If you're thinking my measurements are a bit strange that's because I had to modify the quantities of the original recipe to fit in the loaf tin, this cake mix is quite sloppy, and if it rises over the top of your cake tin it will drip off the edges and burn all over the bottom of your oven. You will be well advised to put a baking tray in the bottom of the oven just in case... oven cleaning is no one's favourite activity.

(1) Preheat the oven to - fan 140c - conventional 160c and gas mark 3. Remember to put a baking tray in the bottom in case your cake mix rises over the tin.
(2) Butter and line your cake tin/loaf tin.
(3) Melt the chocolate and butter in a bain marie. Half fill a pan full of water and place a (heatproof!) dish on top, bring the water up to a boil then simmer, and while simmering stir the chocolate and butter in the bowl until it melts. Don't get water into the chocolate dumb ass! when it's melted add in the espresso or coffee granules dissolved in a tiny bit of water.
(4)  In another bowl, mix the 2 flours, bicarb of soda, sugars and cocoa. I would use a sieve to sift these dry ingredients. You might find the muscovado sugar doesn't sift too well... just do your best... it'll be right.
(5) beat your eggs, then add the egg and chocolate mixture into the dry ingredients (it's probably a good idea to turn off the chocolate-melting-pan a couple of minutes before you do this, just in case you accidentally cook the egg :-) ) Stir until you have a runny but smooth consistency (told you it was runny)
(6) whack it in the cake tin and chuck it in the oven. Bake for 1hr 25/1hr 30 mins. As always with cakes, if you stab it with a knife your knife should come out clean, the top should be firm, don't open the oven door if you can help it, but after the first hour or so it's probably a good idea to have a quick check to make sure it's not burning.

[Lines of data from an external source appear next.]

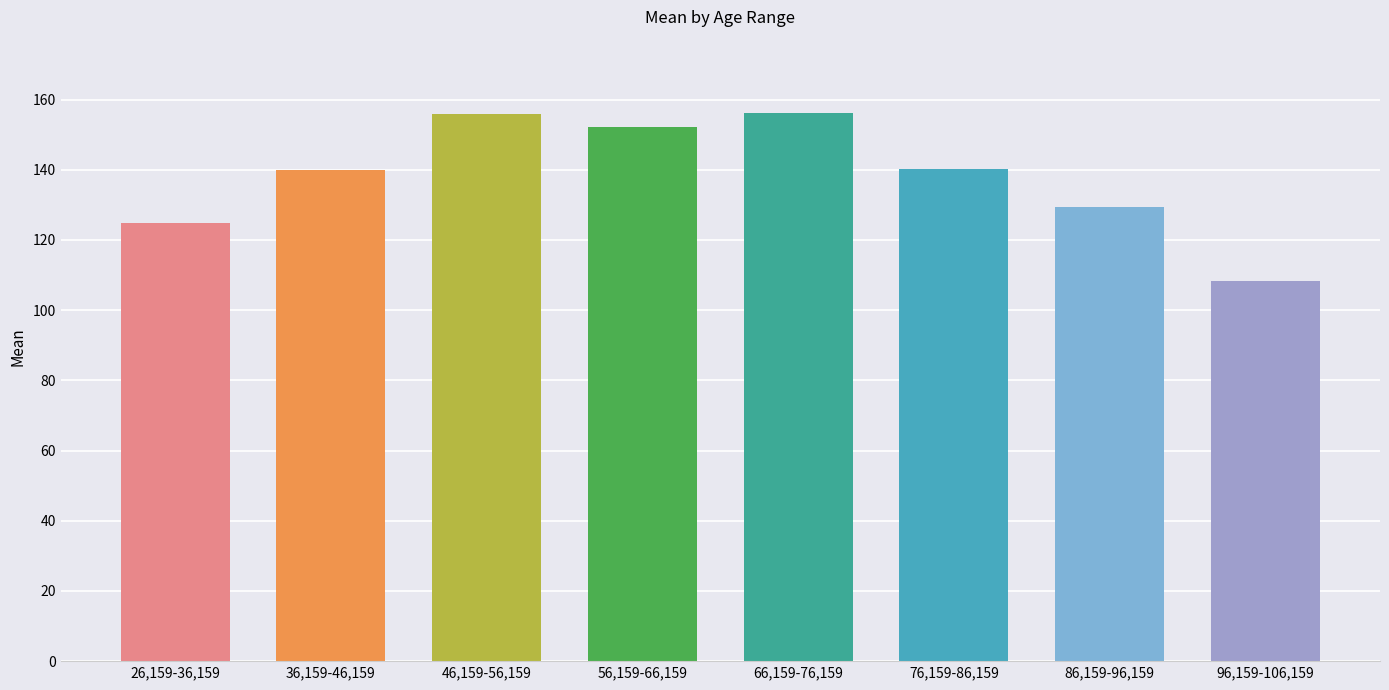

Read the value at 76,159-86,159.

140.1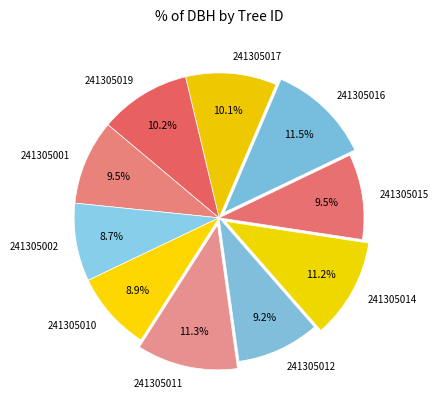

How many slices are in this pie chart?

10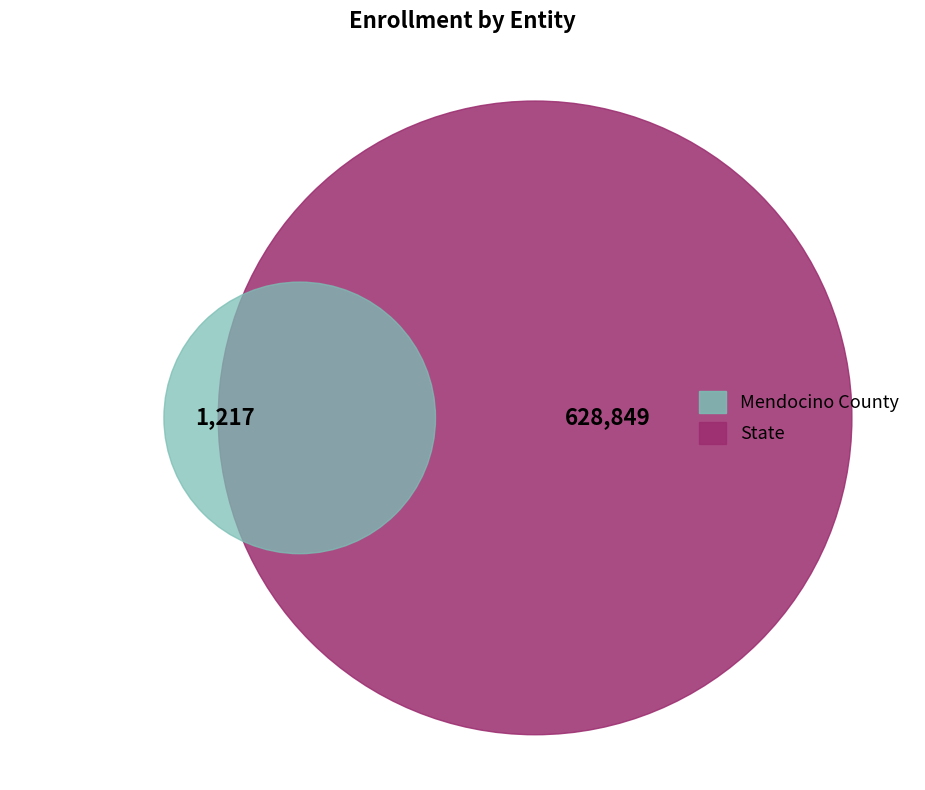

True or false: Mendocino County accounts for 0% of the total.

True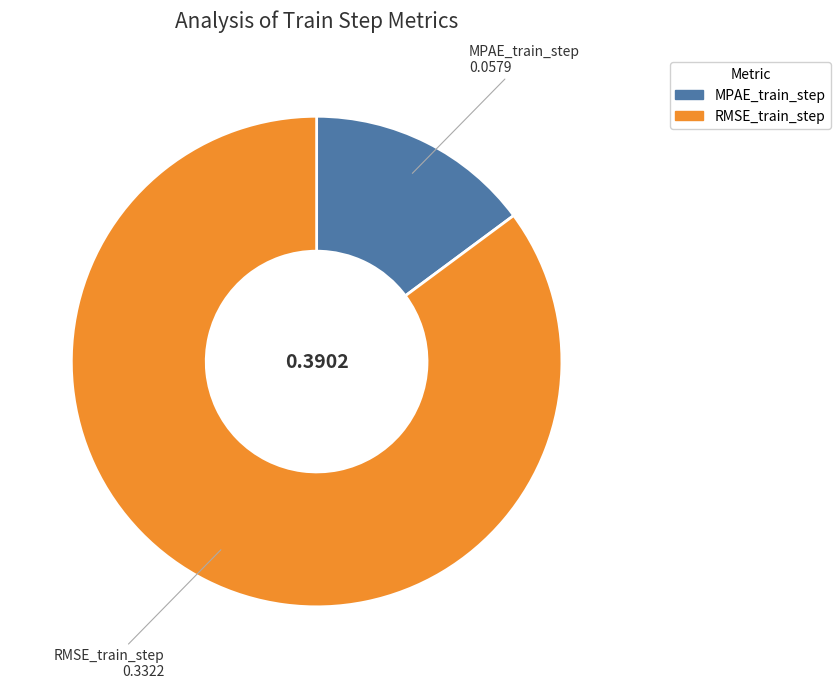

Do RMSE_train_step and MPAE_train_step together represent more than half of the pie?

Yes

My cake sank like a battleship, don't worry, who the hell cares, even if it looks like sh*t it'll taste like hevean heaven. Leave it to cool then add some pre-made chocolate frosting. Eat within a week... it won't last that long.

 x G

Tuesday, 1 February 2011

Tonight we're gonna eat some soda bread, somewhere in this town...

I don't think the members of Thin Lizzy really ever ingested much that didn't come in powdered form, but they're a great Irish institution - as is this bread.

Home-made bread is a thing of beauty, but it can be a bit time-consuming.  Soda bread, on the other hand, is very quick and easy to make, as there's no kneading involved (note the use of bicarbonate of soda rather than the usual yeast).  It has a different texture to normal bread too - it's a bit more chewy.

This version uses a mixture of white and wholemeal flour but you can use all white if you want.

  • 175g strong wholemeal bread flour
  • 175g strong white bread flour (plus extra for sprinkling)
  • 2 tsp bicarbonate of soda
  • Pinch of salt
  • 284ml buttermilk
  • Vegetable oil for lining the baking tray
1.  Stick the oven on at 200 degrees.  Line a baking tray with vegetable oil and baking parchment.  Sieve the flour into a bowl and mix in the other dry ingredients.

2.  Create a well in the centre and pour in the buttermilk.

3.  Mix the buttermilk in with a fork so that it forms a dough.  Add a little splash of normal milk if the dough isn't sticking enough.

4.  Using your hands, create a ball of dough and splat it down on the baking tray.  Make a cross in the top using a sharp knife - this looks good and allows the bread to expand as it cooks.

5.  Stick it in the oven for half an hour.  You can tell it's done if it sounds hollow when you tap the crust on the underside.  Sprinkle some flour over it and let it rest for about 10 minutes, then serve it, still warm, with butter and cheese.